# Introduction
This data science project aims to differentiate between real and fake news by leveraging advanced techniques to build a system to automatically classify news articles.The project promotes media literacy, empowering users to critically evaluate news sources and make informed decisions based on reliable information.

# Importing Libraries

In [None]:
import numpy as np
import pandas as pd
import itertools
from sklearn.model_selection import train_test_split
from sklearn.feature_extraction.text import TfidfVectorizer
from sklearn.linear_model import PassiveAggressiveClassifier
from sklearn.metrics import accuracy_score, confusion_matrix
import seaborn as sns
from sklearn.metrics import confusion_matrix
import matplotlib.pyplot as plt

# Reading and understanding the data

In [None]:
df=pd.read_csv("/kaggle/input/fake-news-detection/data.csv")

In [None]:
df

In [None]:
df.shape

In [None]:
df.isnull().any()

In [None]:
df.Label.value_counts()


The provided data consists of a DataFrame with 4009 rows and 4 columns.

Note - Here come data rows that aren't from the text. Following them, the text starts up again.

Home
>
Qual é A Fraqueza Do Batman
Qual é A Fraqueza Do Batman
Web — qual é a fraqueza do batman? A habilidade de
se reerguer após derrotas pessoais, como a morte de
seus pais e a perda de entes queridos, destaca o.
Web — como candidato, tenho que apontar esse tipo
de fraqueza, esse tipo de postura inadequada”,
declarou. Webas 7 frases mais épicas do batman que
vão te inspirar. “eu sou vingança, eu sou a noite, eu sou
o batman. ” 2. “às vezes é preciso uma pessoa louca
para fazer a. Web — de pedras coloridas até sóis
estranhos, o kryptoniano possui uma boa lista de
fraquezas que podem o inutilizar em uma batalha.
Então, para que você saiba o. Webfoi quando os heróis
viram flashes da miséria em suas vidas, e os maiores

The columns include "URLs," "Headline," "Body," and "Label." The "URLs" column contains web addresses, "Headline" contains news headlines, "Body" contains the main content of the news articles, and "Label" indicates whether the news is real (1) or fake (0).The dataset analysis reveals that there are no missing values in the "URLs" and "Headline" columns, but the "Body" column contains some missing values. The "Label" column is complete with no missing values.The distribution of labels shows that there are 2137 instances of fake news (0) and 1872 instances of real news (1).

# Removing missing values

In [None]:
df.dropna(subset=['Body'], inplace=True)
df.shape

In [None]:
df.isnull().any()

21 rows were dropped and now we have no missing values in our dataset

# Splitting the dataset into training and testing sets

In [None]:
x_train,x_test,y_train,y_test=train_test_split(df['Body'],df.Label, test_size=0.2, random_state=7)

# Initialize TfidfVectorizer, fit and transform the vectorizer on the train set, and transform the vectorizer on the test set

In [None]:
tfidf_vectorizer=TfidfVectorizer(stop_words='english', max_df=0.7)
tfidf_train=tfidf_vectorizer.fit_transform(x_train) 
tfidf_test=tfidf_vectorizer.transform(x_test)

# Initialize a PassiveAggressiveClassifier

In [None]:
pac=PassiveAggressiveClassifier(max_iter=50)
pac.fit(tfidf_train,y_train)
y_pred=pac.predict(tfidf_test)
score=accuracy_score(y_test,y_pred)
print(f'Accuracy: {round(score*100,2)}%')

# Confusion Matrix

In [None]:
cm = confusion_matrix(y_test, y_pred, labels=[0, 1])
sns.heatmap(cm, annot=True, fmt="d", cmap="RdPu")
plt.xlabel('Predicted Labels')
plt.ylabel('True Labels')
plt.title('Confusion Matrix')
plt.show()

So with this model, we have 404 true positives, 386 true negatives, 3 false positives, and 5 false negatives.In a binary classification problem like this (distinguishing between fake and real news), having a high number of true positives and true negatives and a low number of false positives and false negatives is generally a good sign. This means that the model is correctly classifying both fake and real news with a high level of accuracy.

# Conclusion

The project aimed to detect fake news by building a model using machine learning techniques. The model was trained on a dataset consisting of news articles labeled as fake or real. By utilizing the TF-IDF (Term Frequency-Inverse Document Frequency) vectorization method and the PassiveAggressive Classifier algorithm, the model was able to classify news articles with a high degree of accuracy. The evaluation of the model's performance, as indicated by the confusion matrix, demonstrated a high number of true positives and true negatives, along with low numbers of false positives and false negatives. This suggests that the model successfully differentiated between fake and real news, making it a promising approach for detecting fake news.